Thanks a lot Jonothan.

it's clear now except for the point ( 'template' the configuration for SXP on each branch ) , I need an example or a document that illustrate this point "if available"

I just meant that SXP will need to be configured on ~1000 branches, from access switches to core. But apart from IP addresses etc the config will be the same on each branch. So, you could create some sort of script that substitutes IP addresses etc into the config needed to add SXP and use that to help in provisioning:

cts sxp enable

cts sxp default source-ip xx

cts sxp default password xx

cts sxp connection peer xx source xx password default mode local speaker

Just going to drop a note here.  I have had a very frustrating time trying to scale SXP even with dedicated ASR hardware "reflectors".  I'm not sure how far along you are in the planning your enforcement strategy but i'm certainly open to discussing some real world scenarios with you. 

Thanks a lot Damien, actually I'm struggling right now with my 1000 branches.

I was thinking that I can scale SXP using ISE as a listener and speaker to other branches but I was wrong after I found that ISE can only have maximum 200 SXP connection with v2.1 in release 6.3 system bulletin.

so please if you have solutions it will be appreciated to share with me

John, Make sure to enable path length filtering on the routers if you are planning to go with the SXP reflectors route. I would recommend configuring the maximum paths as 2.

cts sxp limit export peer-sequence-nodes 2

cts sxp limit import peer-sequence-nodes 2

Damien, I totally understand your frustration. I hope things are fine after the path length filtering you enabled on those SXP reflectors. Let me know if you have any other scaling issues with SXP.

Lets discuss offline if you're around at Cisco Live, we have had some developments since I talked to you at the security sevt. 

Sure Damien. We can discuss offline. I will be there at Cisco Live.

Hey Karthik and Damien, please include me in the mtg/discussion @ CiscoLive.

Thanks,

Ken

I am in the process of designing a similar solution with a mix of nexus 7700/F3/8.1.1 and Cisco catalyst 9300's at the access layer. There will be some basic enforcement from the branch to the data center, but largely the enforcement will be between devices at the location and between locations with enforcement being on the 9300. I'm looking for some of details regarding scaling you are mentioning. I'm considering a reflector approach, with the reflection being done on either a couple nexus 7700's or a couple ASR 1002x's. Thanks

Therein lies the rub. I agree with you. +/- 260 sites. We will have somewhere in the neighborhood of 400-500 9300 remote edge switches participating. We are also actively designing Cisco SD-wan so we will be able to handle the tagging natively long-term. The problem is the short term segmentation deadline. I’ve done my homework on SXP and ISE and the amount of compute necessary to get to the max of 800 sessions is massive and not doable.

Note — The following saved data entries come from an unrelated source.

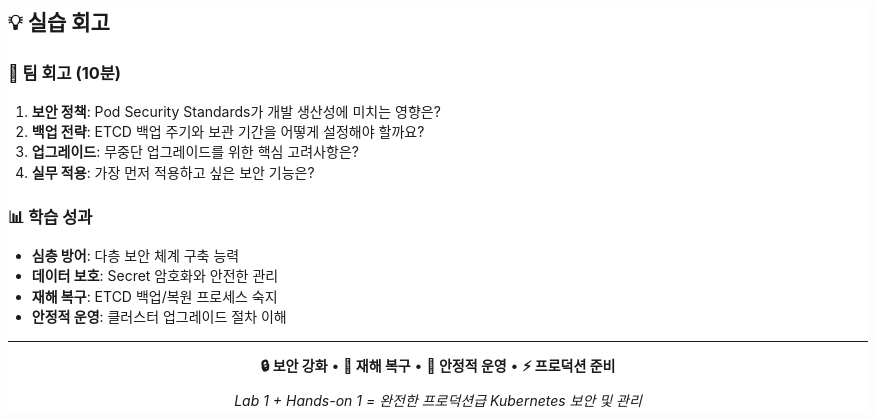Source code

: 
## 💡 실습 회고

### 🤝 팀 회고 (10분)
1. **보안 정책**: Pod Security Standards가 개발 생산성에 미치는 영향은?
2. **백업 전략**: ETCD 백업 주기와 보관 기간을 어떻게 설정해야 할까요?
3. **업그레이드**: 무중단 업그레이드를 위한 핵심 고려사항은?
4. **실무 적용**: 가장 먼저 적용하고 싶은 보안 기능은?

### 📊 학습 성과
- **심층 방어**: 다층 보안 체계 구축 능력
- **데이터 보호**: Secret 암호화와 안전한 관리
- **재해 복구**: ETCD 백업/복원 프로세스 숙지
- **안정적 운영**: 클러스터 업그레이드 절차 이해

---

<div align="center">

**🔒 보안 강화** • **💾 재해 복구** • **🔄 안정적 운영** • **⚡ 프로덕션 준비**

*Lab 1 + Hands-on 1 = 완전한 프로덕션급 Kubernetes 보안 및 관리*

</div>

What am I planning doing is seeding the ip to sgt mappings from ISE to either a set of nexus switches are a set of ASR routers, and then I have listen only sxp sessions to the remote 9300 switches from the n7k/a1k. The nexus switches learn about the dynamic sessions from auth policies via ISE/SXP, and then the 9300’s learn the static mappings from the SXP reflectors. I’m leaning towards the A1K for SXP reflection since it seems to have the “cts sxp limit” commands that are recommended.

You could simplify this by having ISE be the central speaker of all IP-SGT mappings and no return SXP connections. ISE will already be the source of truth for IP-SGT mappings since it knows them/learns them during authentication, you do not need to communicate them back to ISE.

Building SXP connections from reflectors to the access layer isn't a requirement if you are willing to utilize inline tagging in the LAN. Take this as an example of what may help it scale better.

You send these IP-SGT mappings to an ASR 1k with a speaker connection from ISE, then use the ASR 1k to speak them down to the WAN edge at sites. To scale this out a bit better, you could create a three tier topology, ISE speaker > ASR speaker > ISR 4k listener. Then within the LAN you leverage cts manual to perform inline tagging throughout the site. The ISR 4k utilizing the SXP IP-SGT mappings it learns, will retag any traffic egressing it's LAN interfaces. The core/distribution/access would be configured for inline tagging and sgacl enforcement. It doesn't have to be an ISR 4k either, they are just a reasonably scalable platform when it comes to mappings, this would work with legacy ISR G2 platforms.

This assumes you have inline tagging capable hardware from the remote site WAN edge down to the access layer.